Excess information? Think fast, react slow
The palpable sense of urgency created by information reaching too many people at the same time can be harmful
We wake up from bed. Pick up our smartphone, get onto social media and start reading posts on one platform after another. We could well be checking Twitter or WhatsApp countless times every hour. We keep looking for mention of our existing investment ideas, reinforcement of our beliefs and seek insights into peer ideas. Most investors now spend the mornings only on social media. It is almost an addictive habit. Most time seems to be spent observing what others are doing. Others are also happy to share information that lets us know what they are doing. They want us to know what they are thinking.
Imagine how different our current daily routine looks from what it was a decade ago. Earlier, we used to wake up, assemble the day’s business papers, read them one after another, make notes, decide action points and then go about the day’s routine. Often, we read an investment book, wrote notes on companies and worked on files. The annual reports would be piled up on one’s desk with notes scribbled all over and Post-it memos stuck on relevant pages. Investment diaries were written ritually and seriously. Mostly, the mornings were spent being alone. Now, investors seem to devote less and less time for such a routines of rigour. People quickly wrap up their daily social media engagement only to become completely absorbed in the business of investing. Welcome to investing in the WhatsApp era.
The WhatsApp era is a clean break from the past. It is truly an era of engagement. It brings along much more than mere curiosity and attention seeking. It is not just about watching what others are doing. A lot of good is happening out there. The ability to easily access information on almost anything dramatically increases one’s effectiveness in searching, finding, receiving, processing and interpreting information. Collaboration has grown like never before, breaking boundaries of nationality and markets. This is evidenced in the extensive interviews being done by India’s leading investment bloggers with global investment thinkers.
Connectivity and social media technology enable us to bridge the information gap more effectively now.

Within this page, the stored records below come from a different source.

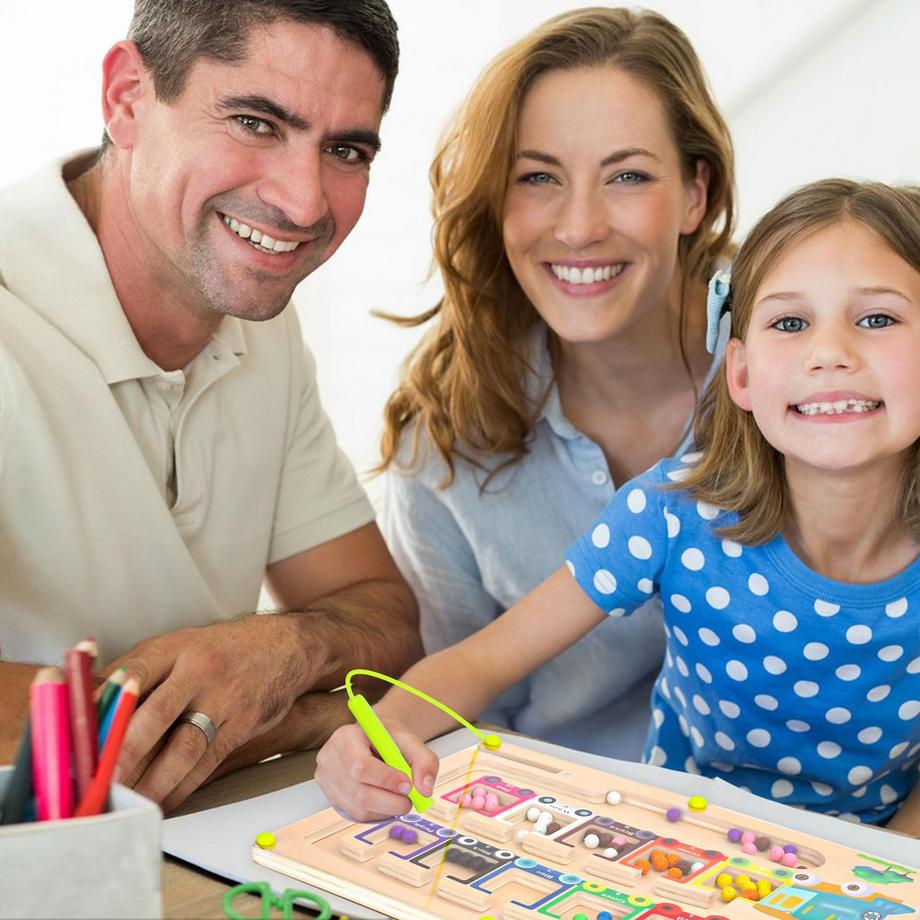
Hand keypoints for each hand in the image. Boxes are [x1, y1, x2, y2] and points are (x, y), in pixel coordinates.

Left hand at [104, 615, 309, 809]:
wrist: (285, 646)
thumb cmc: (221, 649)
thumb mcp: (180, 644)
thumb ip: (137, 670)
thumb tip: (89, 699)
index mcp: (176, 647)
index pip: (132, 673)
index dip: (105, 706)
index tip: (82, 736)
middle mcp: (200, 671)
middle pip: (155, 715)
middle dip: (124, 754)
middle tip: (100, 782)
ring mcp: (225, 699)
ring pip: (184, 747)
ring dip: (153, 781)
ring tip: (129, 803)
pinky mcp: (243, 724)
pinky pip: (208, 763)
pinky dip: (183, 787)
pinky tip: (163, 801)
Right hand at [314, 721, 438, 821]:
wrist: (373, 739)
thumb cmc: (389, 738)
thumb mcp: (410, 740)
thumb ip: (424, 761)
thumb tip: (425, 790)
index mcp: (345, 737)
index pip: (360, 766)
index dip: (386, 780)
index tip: (408, 785)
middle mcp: (329, 759)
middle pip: (359, 793)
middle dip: (390, 801)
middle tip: (410, 800)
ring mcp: (327, 781)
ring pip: (359, 809)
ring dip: (386, 810)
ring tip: (400, 798)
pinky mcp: (332, 798)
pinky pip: (357, 816)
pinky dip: (378, 813)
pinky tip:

We are far more effective in finding what we don’t know and in accessing information we don’t readily have.
Peers know how to synergize, collaborate and swiftly fill information gaps. Often, individual investors are the first to spot investment trends. Investors hailing from tier-2 and even tier-3 cities of India are clearly taking the lead. Many of the winning ideas in recent years have been regularly coming into Mumbai rather than coming out of Mumbai, as it earlier used to be. In fact, the investment ideation game is being rapidly taken out of Mumbai and deep into the hinterland.
De-institutionalization is an apt way to describe what’s going on. This phenomenon is clearly born out of the social media revolution.

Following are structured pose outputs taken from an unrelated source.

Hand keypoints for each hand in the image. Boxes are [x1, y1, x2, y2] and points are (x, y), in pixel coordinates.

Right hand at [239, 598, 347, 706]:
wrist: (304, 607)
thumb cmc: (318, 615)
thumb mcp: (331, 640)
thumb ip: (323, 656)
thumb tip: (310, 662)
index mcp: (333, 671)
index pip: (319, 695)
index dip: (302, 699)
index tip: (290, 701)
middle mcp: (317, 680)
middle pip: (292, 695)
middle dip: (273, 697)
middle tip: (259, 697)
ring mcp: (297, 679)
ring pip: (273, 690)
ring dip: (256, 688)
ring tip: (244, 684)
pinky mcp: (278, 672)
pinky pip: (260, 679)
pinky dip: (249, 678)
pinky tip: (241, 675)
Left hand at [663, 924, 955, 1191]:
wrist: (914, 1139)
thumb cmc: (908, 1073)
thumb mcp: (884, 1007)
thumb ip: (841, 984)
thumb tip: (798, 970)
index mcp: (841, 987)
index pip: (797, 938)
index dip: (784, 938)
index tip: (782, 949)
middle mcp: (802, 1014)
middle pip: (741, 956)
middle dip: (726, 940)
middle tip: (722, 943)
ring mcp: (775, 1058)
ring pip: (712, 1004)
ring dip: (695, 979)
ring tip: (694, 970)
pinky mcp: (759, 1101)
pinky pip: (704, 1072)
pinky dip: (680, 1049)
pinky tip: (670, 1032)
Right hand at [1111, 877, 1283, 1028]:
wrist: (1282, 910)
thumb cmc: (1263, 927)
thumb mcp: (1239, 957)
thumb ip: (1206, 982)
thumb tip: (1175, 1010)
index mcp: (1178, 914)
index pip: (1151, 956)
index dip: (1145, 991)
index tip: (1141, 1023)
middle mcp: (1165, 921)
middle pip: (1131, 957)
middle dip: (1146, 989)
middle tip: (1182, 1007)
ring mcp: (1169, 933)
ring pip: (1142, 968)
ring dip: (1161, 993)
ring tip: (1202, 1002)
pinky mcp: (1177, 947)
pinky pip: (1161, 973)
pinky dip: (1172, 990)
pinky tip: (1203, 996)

But good things also have a flip side and the social media revolution in the investment world is no exception. While it has done a lot of good in creating a level playing field, it has also contributed a fair share of negatives. The speed with which we process information, respond to it and reach investment judgements is simply scary. The palpable sense of urgency created by information reaching too many people at the same time can be harmful. This causes us to rush to investment judgements. We run heightened risks of oversimplification.
In bull markets, or even during times when there is a scarcity of ideas in the much fancied sectors, we could easily end up being fed with wrong information, motivated research and views induced by investor-relation cells. We may unknowingly become victims of ‘pump and dump’ manipulators.
We presently have two main sets of opinion makers on social media—one set wants to influence our investment thinking; the other merely seeks to influence what we buy. The second set easily get captive mindshare of the majority, as they make far greater effort. Sheer presence and persuasion is helping them create a following and to influence investment choices of others.
Social media is easy to abuse and it is difficult even for seasoned participants to pick out wrong information in real time. How an investor deals with its flip side will influence her ability to manage serious potential downside risks.
We must now return to some good old investment habits we had in the past.
Judging the credibility of the source, verification of content, fact checking, logging of information and knowing the right go-to people for every situation, have become more important now than ever before. All this was done almost religiously in the times when there wasn’t any social media.
We need to deal with excessive information the same way we dealt with the lack of adequate information in the past. We must not allow complacency to set in simply because we have ample information.
There is a clear need to be anchored to a sound process that manages the speed and volume of information hitting us. We need to block unwanted information and stop information from leading to instant judgements.
One must learn to think fast and react slow but it is not as simple as it sounds.